If this is supposed to be general advice about libraries... does this mean wrap all libraries? Does not sound like a good idea to me.
However for some of the core platform functionality depended on by all services, we've seen a lot of value in wrapping because it:
- We can provide a more opinionated interface (a third party library is typically more flexible because it has vastly more variety in its use cases) - We can hook in our own instrumentation easily (e.g. metrics, logging) or change functionality with config/feature flags - We can transparently change the implementation in the future
The most important parts of such a system (the ones mentioned in this post, anyway) don't get nearly enough attention:
- "centrally driven migrations": In any distributed service architecture, there are always too many interdependent pieces. You can't reliably touch thing A without also touching things B, C, D, etc. If you want any chance of automation or responding to failure without downtime, you must have a system which is aware of the changing state of everything and can change all the parts at a whim.
- "database migrations": This is again very complicated and depends on how your code and database are architected.
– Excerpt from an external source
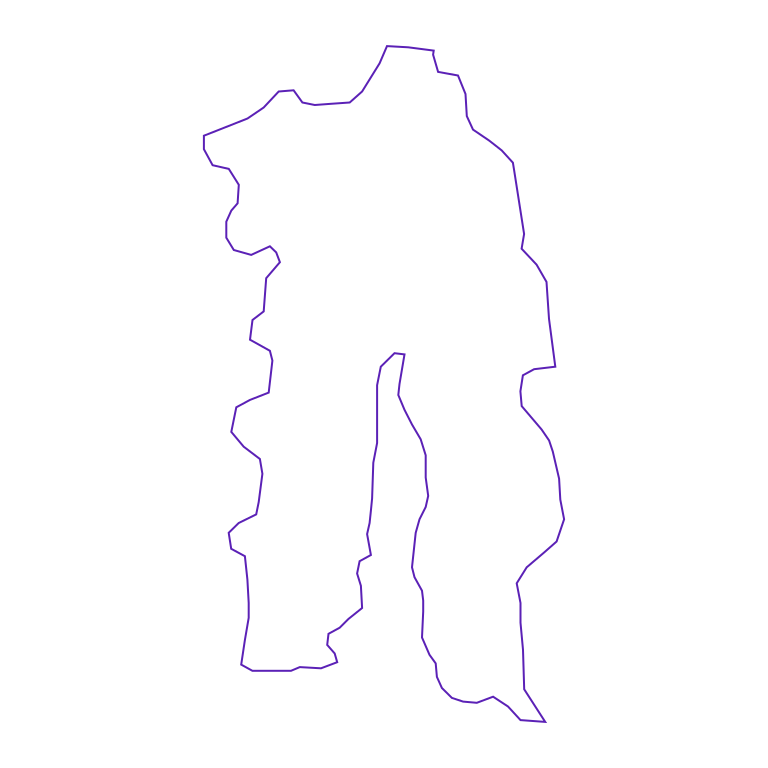 outline of Gangjin-gun, South Jeolla, South Korea
{"feature_id": "91817680B37660936440541", "entity_name": "Gangjin-gun", "entity_type": "district", "adm_level": 2, "iso_a3": "KOR", "parent_name": "South Korea", "parent_adm1": "South Jeolla", "projection": "robinson", "projection_center": [126.77, 34.612], "detail": "fine", "context": "isolated", "style": "outline", "palette": "violet", "viewbox_px": 768, "rotation_deg": 0, "n_neighbors": 0, "source": "geoboundaries", "source_scale": "gbopen_adm2", "svg_char_len": 1843}
<svg xmlns="http://www.w3.org/2000/svg" viewBox="0 0 768 768"><path d="M433.7,50.6L408.2,47.3L387.0,46.1L379.6,63.3L362.1,91.5L349.7,102.5L331.0,103.8L314.8,105.0L302.4,102.5L293.6,90.3L278.7,91.5L263.7,107.5L247.5,118.5L216.4,130.8L203.9,135.7L203.9,149.2L212.6,165.2L228.8,168.9L238.8,184.8L237.6,203.3L231.3,210.6L226.3,221.7L226.3,236.3L226.3,237.7L233.8,250.0L251.2,254.9L269.9,246.3L276.2,252.4L279.9,262.2L266.2,278.2L263.7,311.4L252.5,320.0L250.0,339.7L269.9,350.8L272.4,360.6L268.7,392.6L250.0,399.9L236.3,407.3L231.3,431.9L243.7,446.7L259.9,459.0L262.4,473.8L258.7,502.1L256.2,514.4L238.7,523.0L228.7,532.8L231.2,548.8L244.9,556.2L247.4,579.6L248.7,603.0L248.7,617.8L244.9,640.0L241.2,664.6L252.4,670.8L291.0,670.8L299.8,667.1L321.0,668.3L337.2,662.2L334.7,653.5L327.2,644.9L328.5,633.8L339.7,627.7L348.4,619.0L362.1,608.0L360.9,585.8L357.1,573.5L359.6,561.2L370.9,555.0L367.1,534.1L369.6,523.0L370.9,510.7L372.1,498.4L373.3,462.7L377.1,443.0L377.1,425.8L377.1,407.3L377.1,392.6L377.1,385.2L380.8,366.7L394.5,353.2L404.5,354.4L399.5,384.0L398.3,395.0L404.5,409.8L412.0,424.5L420.7,439.3L425.7,455.3L425.7,477.5L428.2,495.9L425.7,507.0L419.5,519.3L415.7,532.8L412.0,567.3L414.5,577.2L422.0,590.7L423.2,600.6L423.2,611.6L422.0,637.5L429.5,654.8L435.7,663.4L436.9,676.9L441.9,688.0L451.9,697.9L463.1,701.6L476.8,702.8L493.1,696.7L508.0,706.5L520.5,720.1L545.2,721.9L524.2,689.3L523.0,649.8L520.5,622.7L520.5,603.0L516.7,583.3L526.7,567.3L544.1,552.5L556.6,541.5L564.1,519.3L560.3,499.6L559.1,478.7L552.8,451.6L549.1,440.5L541.6,429.5L521.7,406.1L520.4,391.3L522.9,375.3L534.1,369.2L555.3,366.7L549.0,318.8L546.5,281.9L536.6,264.7L521.6,248.7L524.1,234.0L514.1,170.1L512.9,162.7L501.7,150.4L489.2,140.6L473.0,129.6L466.8,116.1L465.5,94.0L458.0,75.5L438.1,71.9L433.1,54.7L433.7,50.6Z" fill="none" stroke="#5b21b6" stroke-width="2"/></svg>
You literally can't do migrations if your code and schema aren't set up right, and if you don't make the right kind of changes. How do you do this? Time to write a book...
- "wrap the old library": I can't remember what this is called, but it has a name. Anyway, the idea is hiding any change behind what is effectively a feature flag wrapper allows you to deploy the change without it being enabled, use the feature flag to test the change in production (on only one rest, on a percentage of requests, on one whole node/pod, etc), and then delete the old code eventually. This isn't just for features; you can replace entire interfaces, software stacks, whole systems this way, either piecemeal or entirely. Very powerful, but again, requires a specific approach not only in implementation but in use.
- "use automated rollback checks": What kind of checks? Checking what? In what way? At what time/stage? What happens when one fails? Do you do them in series or parallel? Can you do them in series or parallel? etc
- "deploy least critical services first": With enough interdependent services, you're going to hit cases where you have to upgrade parts B and C effectively simultaneously before you can upgrade A, etc. So for "no downtime", it will take a lot of coordination, and very explicit linkage and checking of specific new services, etc. There are ways to do this, but it's specific to your implementation and services, so this is another example of how you have to know exactly what's going on, and then set up the deployment to account for your specific dependency tree and how they react when they're run.
So many people I've run into don't think about any of these things. They literally say things like "automated rollbacks are easy, we did it at XYZ place", as if none of the above matter at all. They literally stick their head in the sand because they want to believe that it should be easy. But any engineer worth their salt will tell you that to do it correctly and reliably is bloody complicated.